- [SOURCE DOCUMENT]
* * * *
The victorious uncle mounted the throne in the year 1403, under the now famous title of Yung Lo (Yoong Law), and soon showed that he could govern as well as he could fight. He brought immigrants from populous provinces to repeople the districts which had been laid waste by war. Peking was built, and in 1421 the seat of government was transferred thither, where it has remained ever since. A new Penal Code was drawn up. Various military expeditions were despatched against the Tartars, and missions under the charge of eunuchs were sent to Java, Sumatra, Siam, and even reached Ceylon and the Red Sea. The day of doubt in regard to the general accuracy of Chinese annals has gone by; were it otherwise, a recent (1911) discovery in Ceylon would tend to dispel suspicion on one point. A tablet has just been unearthed at Galle, bearing an inscription in Arabic, Chinese and Tamil. The Arabic is beyond decipherment, but enough is left of the Chinese to show that the tablet was erected in 1409 to commemorate a visit by the eunuch Cheng Ho, who passed several times backwards and forwards over that route. In 1411 the same eunuch was sent as envoy to Japan, and narrowly escaped with his life.
* * * *
- [INFORMATION GIVEN]
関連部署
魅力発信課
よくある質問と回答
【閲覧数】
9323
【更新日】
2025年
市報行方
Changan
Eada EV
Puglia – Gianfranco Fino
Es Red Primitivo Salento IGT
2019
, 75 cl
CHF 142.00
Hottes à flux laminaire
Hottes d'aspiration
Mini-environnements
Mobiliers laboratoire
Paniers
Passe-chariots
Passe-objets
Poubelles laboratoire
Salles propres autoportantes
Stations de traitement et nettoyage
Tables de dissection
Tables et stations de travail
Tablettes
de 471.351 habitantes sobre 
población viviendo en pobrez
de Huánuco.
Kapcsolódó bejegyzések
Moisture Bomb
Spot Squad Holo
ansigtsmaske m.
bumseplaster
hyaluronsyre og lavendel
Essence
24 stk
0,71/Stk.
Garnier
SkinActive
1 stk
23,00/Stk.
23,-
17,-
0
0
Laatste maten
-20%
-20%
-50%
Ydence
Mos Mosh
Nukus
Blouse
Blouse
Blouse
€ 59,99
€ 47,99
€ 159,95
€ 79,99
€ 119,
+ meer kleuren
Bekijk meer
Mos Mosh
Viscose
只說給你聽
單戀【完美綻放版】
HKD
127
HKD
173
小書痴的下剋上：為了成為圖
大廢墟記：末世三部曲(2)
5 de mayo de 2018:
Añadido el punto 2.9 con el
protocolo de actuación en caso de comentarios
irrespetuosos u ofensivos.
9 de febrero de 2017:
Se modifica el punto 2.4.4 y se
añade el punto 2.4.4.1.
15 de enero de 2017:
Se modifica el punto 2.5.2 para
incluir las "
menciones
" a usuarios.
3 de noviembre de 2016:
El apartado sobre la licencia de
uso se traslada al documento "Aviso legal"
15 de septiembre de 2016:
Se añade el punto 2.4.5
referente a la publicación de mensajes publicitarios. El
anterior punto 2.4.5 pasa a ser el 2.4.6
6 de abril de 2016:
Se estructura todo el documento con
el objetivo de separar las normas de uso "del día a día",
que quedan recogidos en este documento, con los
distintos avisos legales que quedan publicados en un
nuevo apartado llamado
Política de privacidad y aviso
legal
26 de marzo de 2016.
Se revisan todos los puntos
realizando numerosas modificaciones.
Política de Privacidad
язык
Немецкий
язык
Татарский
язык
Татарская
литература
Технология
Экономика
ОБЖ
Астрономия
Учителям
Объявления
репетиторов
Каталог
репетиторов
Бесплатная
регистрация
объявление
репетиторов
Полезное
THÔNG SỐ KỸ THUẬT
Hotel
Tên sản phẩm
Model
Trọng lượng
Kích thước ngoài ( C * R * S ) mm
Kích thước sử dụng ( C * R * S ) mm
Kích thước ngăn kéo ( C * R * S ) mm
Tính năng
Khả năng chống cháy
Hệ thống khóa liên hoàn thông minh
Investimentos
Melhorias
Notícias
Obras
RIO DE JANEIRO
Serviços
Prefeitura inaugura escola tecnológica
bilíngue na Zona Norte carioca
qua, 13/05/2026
* * * *
- [DIRECTIONS FOR THIS TASK] In the passage about Yung Lo's reign, which three languages appear on the tablet unearthed at Galle?

- [SOLUTION] Arabic, Chinese and Tamil.